Afterward Jesus appeared in a different form to two of them while they were walking in the country. These returned and reported it to the rest; but they did not believe them either.
Later Jesus appeared to the Eleven as they were eating; he rebuked them for their lack of faith and their stubborn refusal to believe those who had seen him after he had risen.
He said to them, “Go into all the world and preach the gospel to all creation. Whoever believes and is baptized will be saved, but whoever does not believe will be condemned. And these signs will accompany those who believe: In my name they will drive out demons; they will speak in new tongues; they will pick up snakes with their hands; and when they drink deadly poison, it will not hurt them at all; they will place their hands on sick people, and they will get well.”
After the Lord Jesus had spoken to them, he was taken up into heaven and he sat at the right hand of God. Then the disciples went out and preached everywhere, and the Lord worked with them and confirmed his word by the signs that accompanied it.
Saved by grace
The beautiful, historical account we find in the Bible means we can be saved by the grace of Jesus Christ. Easter is why Jesus became a man. He suffered like no other human being. I am excited to think of the Son of God’s sacrifice for me. It is a sacrifice that he made for you also, and for every person in this world, from its creation to the end of time.

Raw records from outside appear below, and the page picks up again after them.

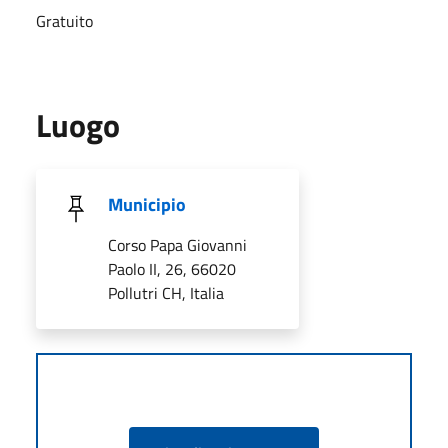
Gratuito
Luogo
Municipio
Corso Papa Giovanni
Paolo II, 26, 66020
Pollutri CH, Italia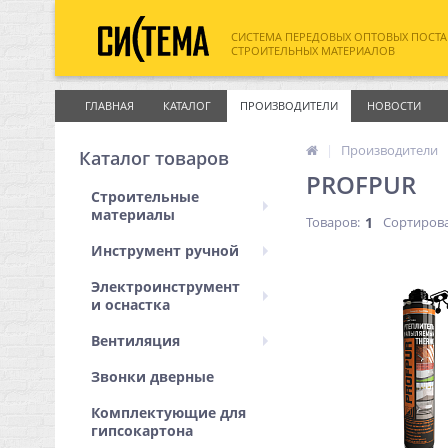
СИСТЕМА ПЕРЕДОВЫХ ОПТОВЫХ ПОСТ
СТРОИТЕЛЬНЫХ МАТЕРИАЛОВ
ГЛАВНАЯ
КАТАЛОГ
ПРОИЗВОДИТЕЛИ
НОВОСТИ
Производители
Каталог товаров
PROFPUR
Строительные
материалы
Товаров:
1
Сортирова
Инструмент ручной
Электроинструмент
и оснастка
Вентиляция
Звонки дверные
Комплектующие для
гипсокартона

The entire purpose of humanity is consummated in this act of supreme love – of taking my place on a filthy cross to die like a vile criminal, to be resurrected in glory and to give me peace forever. This love is wonderful. Priceless! It cannot be sold or bought. It is received by faith and by grace. There is nothing I can do to buy it. The price was already paid and there is no other price to improve the offer. I invite you to reflect on the value of the death and resurrection of Jesus in your life. In this Easter season, may we become intimate with the One who gave everything for each one of us. And may we tell the whole world once more: Jesus, the Messiah, is risen!